- **THE INPUT**:
********************

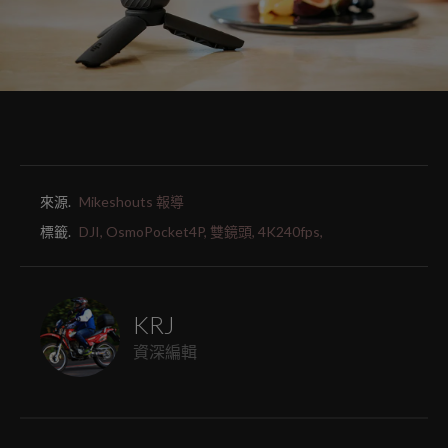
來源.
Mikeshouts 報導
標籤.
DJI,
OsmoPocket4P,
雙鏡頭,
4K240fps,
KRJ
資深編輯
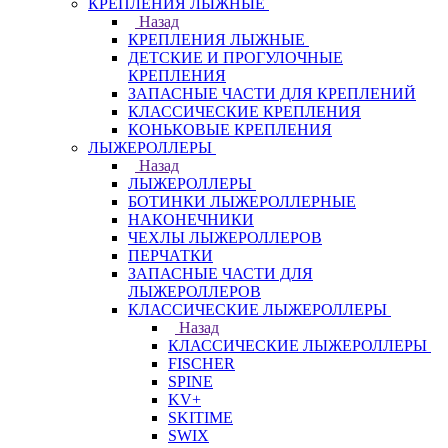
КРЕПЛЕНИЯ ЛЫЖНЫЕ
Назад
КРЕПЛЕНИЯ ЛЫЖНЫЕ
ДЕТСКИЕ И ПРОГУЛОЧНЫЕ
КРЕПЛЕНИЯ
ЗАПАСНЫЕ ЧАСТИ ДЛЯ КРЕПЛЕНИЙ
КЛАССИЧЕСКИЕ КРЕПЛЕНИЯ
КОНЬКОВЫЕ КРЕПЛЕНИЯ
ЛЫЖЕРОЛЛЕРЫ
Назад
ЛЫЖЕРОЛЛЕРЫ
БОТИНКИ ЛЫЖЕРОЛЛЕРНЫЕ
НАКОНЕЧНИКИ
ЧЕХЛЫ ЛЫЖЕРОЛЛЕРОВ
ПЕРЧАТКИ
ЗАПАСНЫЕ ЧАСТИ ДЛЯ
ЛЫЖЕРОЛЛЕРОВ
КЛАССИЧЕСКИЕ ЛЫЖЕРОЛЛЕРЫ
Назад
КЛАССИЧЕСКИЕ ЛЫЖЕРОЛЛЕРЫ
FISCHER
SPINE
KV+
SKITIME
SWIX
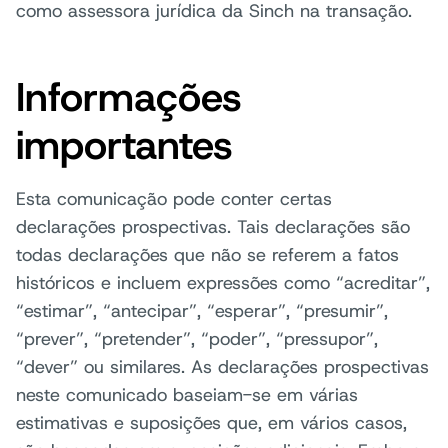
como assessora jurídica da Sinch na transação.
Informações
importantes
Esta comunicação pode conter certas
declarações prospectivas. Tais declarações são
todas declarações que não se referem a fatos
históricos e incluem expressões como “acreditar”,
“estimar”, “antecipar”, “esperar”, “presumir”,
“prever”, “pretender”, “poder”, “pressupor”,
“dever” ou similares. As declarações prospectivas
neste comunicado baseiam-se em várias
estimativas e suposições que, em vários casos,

********************

- **WHAT TO WORK ON**: If a line in the listing holds the word "declarações", copy it out.

- **EXERCISE OUTPUT**:
declarações prospectivas. Tais declarações são
todas declarações que não se referem a fatos
“dever” ou similares. As declarações prospectivas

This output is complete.